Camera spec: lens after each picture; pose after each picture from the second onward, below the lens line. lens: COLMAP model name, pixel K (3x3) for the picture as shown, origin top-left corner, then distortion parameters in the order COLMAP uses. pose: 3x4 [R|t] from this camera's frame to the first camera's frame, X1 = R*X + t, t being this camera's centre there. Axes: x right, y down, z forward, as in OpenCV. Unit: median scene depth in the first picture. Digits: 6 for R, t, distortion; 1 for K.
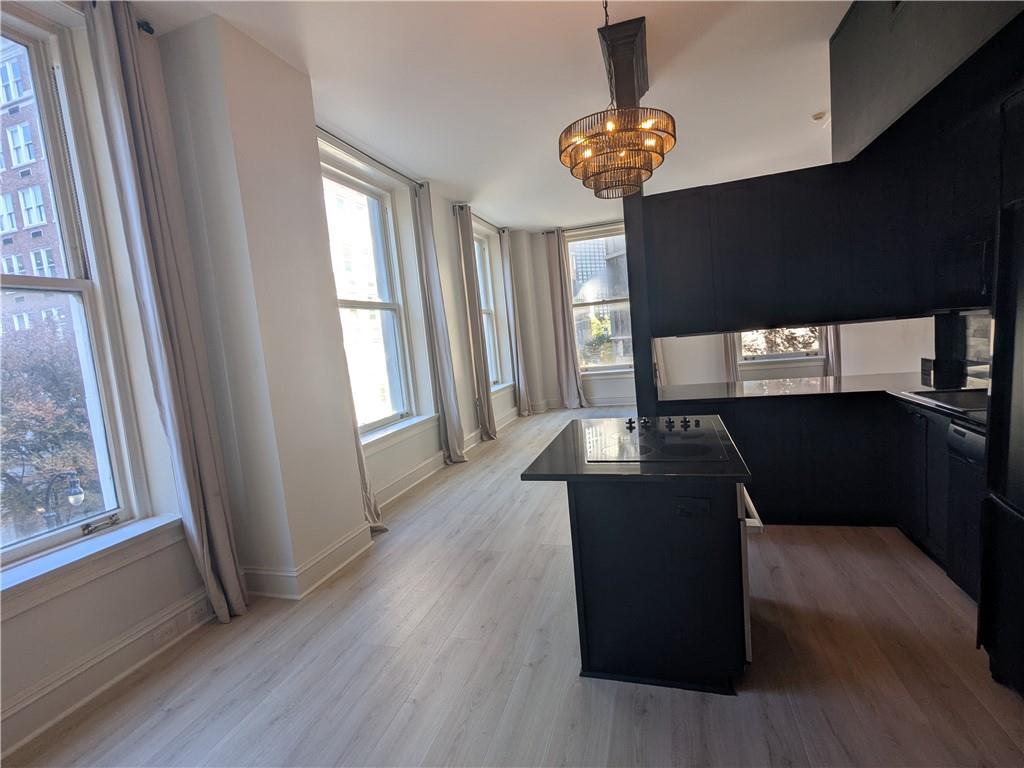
lens RADIAL K [[482.2, 0, 512.0], [0, 482.2, 384.0], [0, 0, 1]] dist [-0.001784, 0.000566]
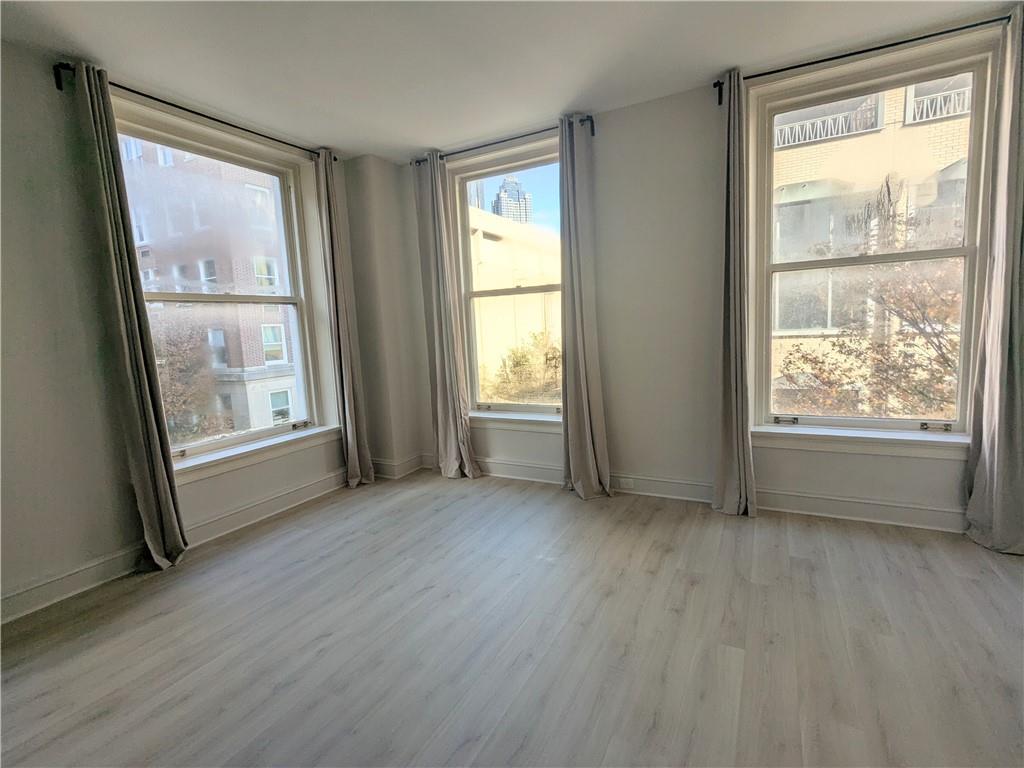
lens RADIAL K [[482.2, 0, 512.0], [0, 482.2, 384.0], [0, 0, 1]] dist [-0.001784, 0.000566]
pose [[0.981372, 0.068610, -0.179446, 0.558558], [-0.062259, 0.997226, 0.040792, -0.163078], [0.181747, -0.028860, 0.982922, 0.874587]]
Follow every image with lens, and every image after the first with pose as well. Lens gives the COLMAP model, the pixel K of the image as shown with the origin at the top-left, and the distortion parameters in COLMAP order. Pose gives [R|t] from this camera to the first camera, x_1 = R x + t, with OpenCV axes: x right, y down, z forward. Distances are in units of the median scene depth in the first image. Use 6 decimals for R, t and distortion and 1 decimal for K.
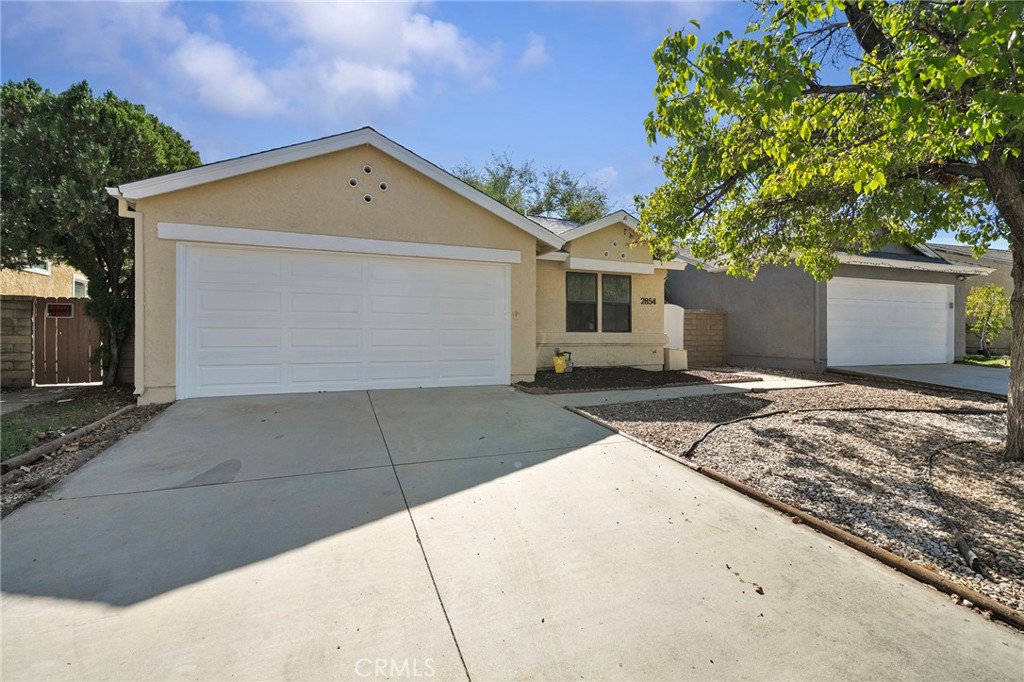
lens RADIAL K [[430.1, 0, 512.0], [0, 430.1, 341.0], [0, 0, 1]] dist [-0.000575, 0.000095]
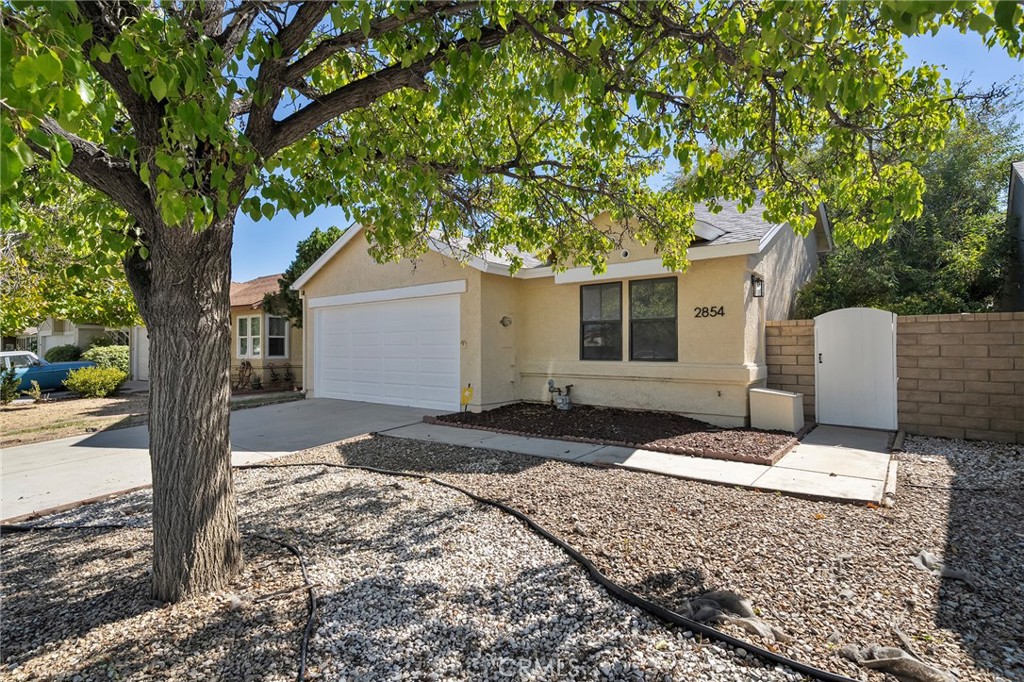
lens RADIAL K [[501.5, 0, 512.0], [0, 501.5, 341.0], [0, 0, 1]] dist [-0.000783, 0.000077]
pose [[0.494835, -0.021757, -0.868715, 1.082969], [-0.014579, 0.999338, -0.033333, -0.029670], [0.868865, 0.029159, 0.494190, 0.525499]]
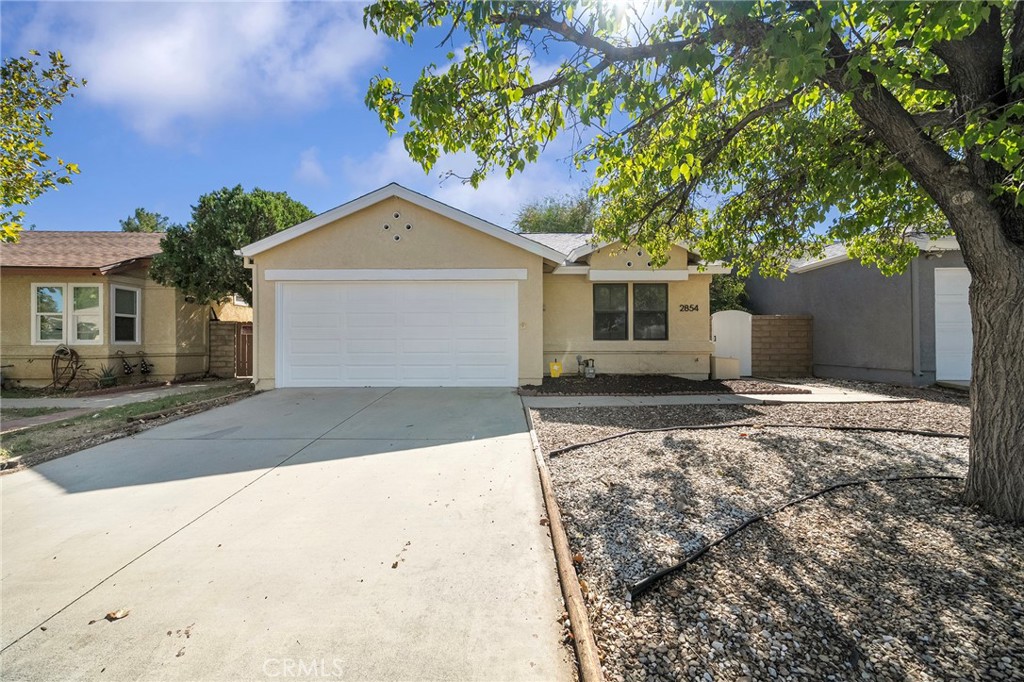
lens RADIAL K [[384.9, 0, 509.9], [0, 384.9, 346.5], [0, 0, 1]] dist [-0.001497, -0.000067]
pose [[0.928583, -0.004459, -0.371098, 0.353255], [-0.000284, 0.999919, -0.012726, 0.007745], [0.371125, 0.011922, 0.928507, 0.051136]]
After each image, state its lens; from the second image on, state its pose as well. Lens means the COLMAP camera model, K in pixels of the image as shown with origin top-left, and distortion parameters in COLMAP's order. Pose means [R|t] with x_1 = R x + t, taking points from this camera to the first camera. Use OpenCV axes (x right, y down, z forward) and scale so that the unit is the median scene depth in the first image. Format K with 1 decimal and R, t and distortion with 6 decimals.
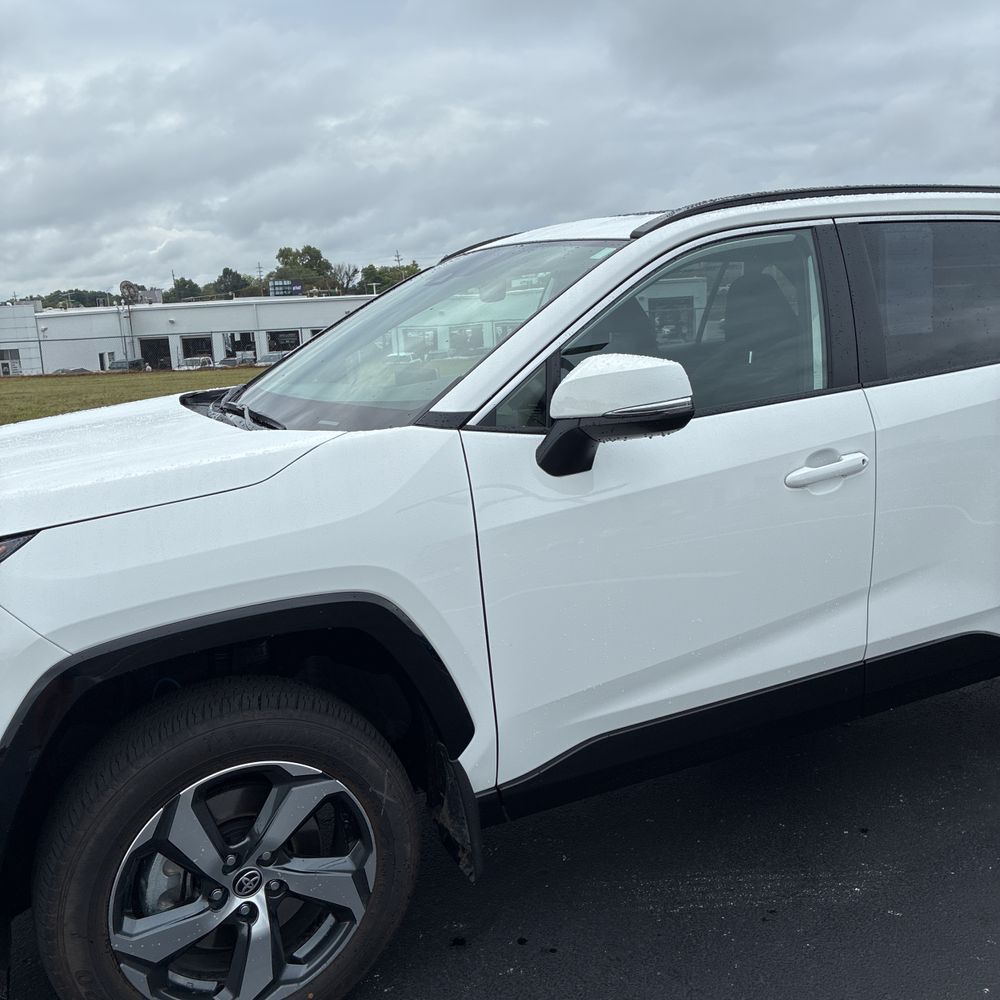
lens RADIAL K [[1032.8, 0, 496.9], [0, 1032.8, 502.4], [0, 0, 1]] dist [0.022794, 0.001853]
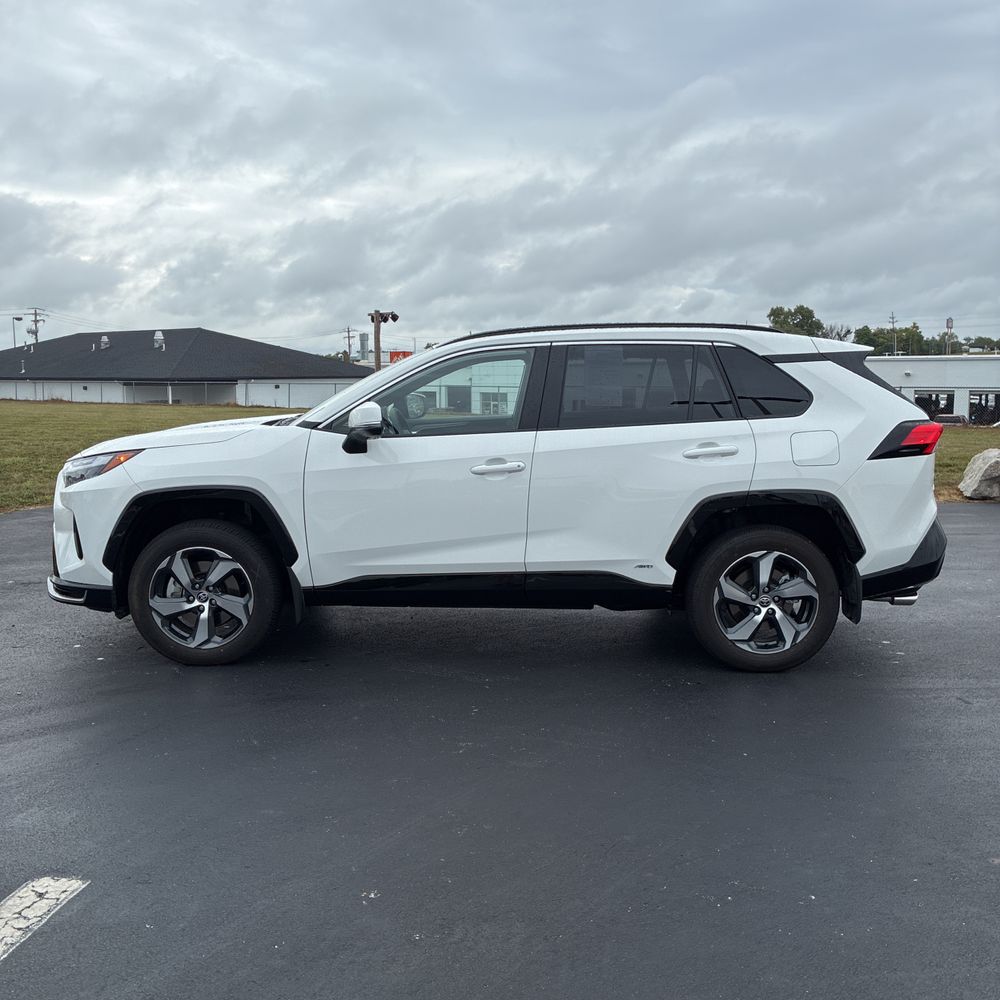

» **Required work**
Render the material above as a numbered list, one entry per line, with blank lines and the pictures left out.

» **Written answer**
1. Camera spec: lens after each picture; pose after each picture from the second onward, below the lens line. lens: COLMAP model name, pixel K (3x3) for the picture as shown, origin top-left corner, then distortion parameters in the order COLMAP uses. pose: 3x4 [R|t] from this camera's frame to the first camera's frame, X1 = R*X + t, t being this camera's centre there. Axes: x right, y down, z forward, as in OpenCV. Unit: median scene depth in the first picture. Digits: 6 for R, t, distortion; 1 for K.
2. lens RADIAL K [[482.2, 0, 512.0], [0, 482.2, 384.0], [0, 0, 1]] dist [-0.001784, 0.000566]
3. lens RADIAL K [[482.2, 0, 512.0], [0, 482.2, 384.0], [0, 0, 1]] dist [-0.001784, 0.000566]
4. pose [[0.981372, 0.068610, -0.179446, 0.558558], [-0.062259, 0.997226, 0.040792, -0.163078], [0.181747, -0.028860, 0.982922, 0.874587]]
5. Follow every image with lens, and every image after the first with pose as well. Lens gives the COLMAP model, the pixel K of the image as shown with the origin at the top-left, and the distortion parameters in COLMAP order. Pose gives [R|t] from this camera to the first camera, x_1 = R x + t, with OpenCV axes: x right, y down, z forward. Distances are in units of the median scene depth in the first image. Use 6 decimals for R, t and distortion and 1 decimal for K.
6. lens RADIAL K [[430.1, 0, 512.0], [0, 430.1, 341.0], [0, 0, 1]] dist [-0.000575, 0.000095]
7. lens RADIAL K [[501.5, 0, 512.0], [0, 501.5, 341.0], [0, 0, 1]] dist [-0.000783, 0.000077]
8. pose [[0.494835, -0.021757, -0.868715, 1.082969], [-0.014579, 0.999338, -0.033333, -0.029670], [0.868865, 0.029159, 0.494190, 0.525499]]
9. lens RADIAL K [[384.9, 0, 509.9], [0, 384.9, 346.5], [0, 0, 1]] dist [-0.001497, -0.000067]
10. pose [[0.928583, -0.004459, -0.371098, 0.353255], [-0.000284, 0.999919, -0.012726, 0.007745], [0.371125, 0.011922, 0.928507, 0.051136]]
11. After each image, state its lens; from the second image on, state its pose as well. Lens means the COLMAP camera model, K in pixels of the image as shown with origin top-left, and distortion parameters in COLMAP's order. Pose means [R|t] with x_1 = R x + t, taking points from this camera to the first camera. Use OpenCV axes (x right, y down, z forward) and scale so that the unit is the median scene depth in the first image. Format K with 1 decimal and R, t and distortion with 6 decimals.
12. lens RADIAL K [[1032.8, 0, 496.9], [0, 1032.8, 502.4], [0, 0, 1]] dist [0.022794, 0.001853]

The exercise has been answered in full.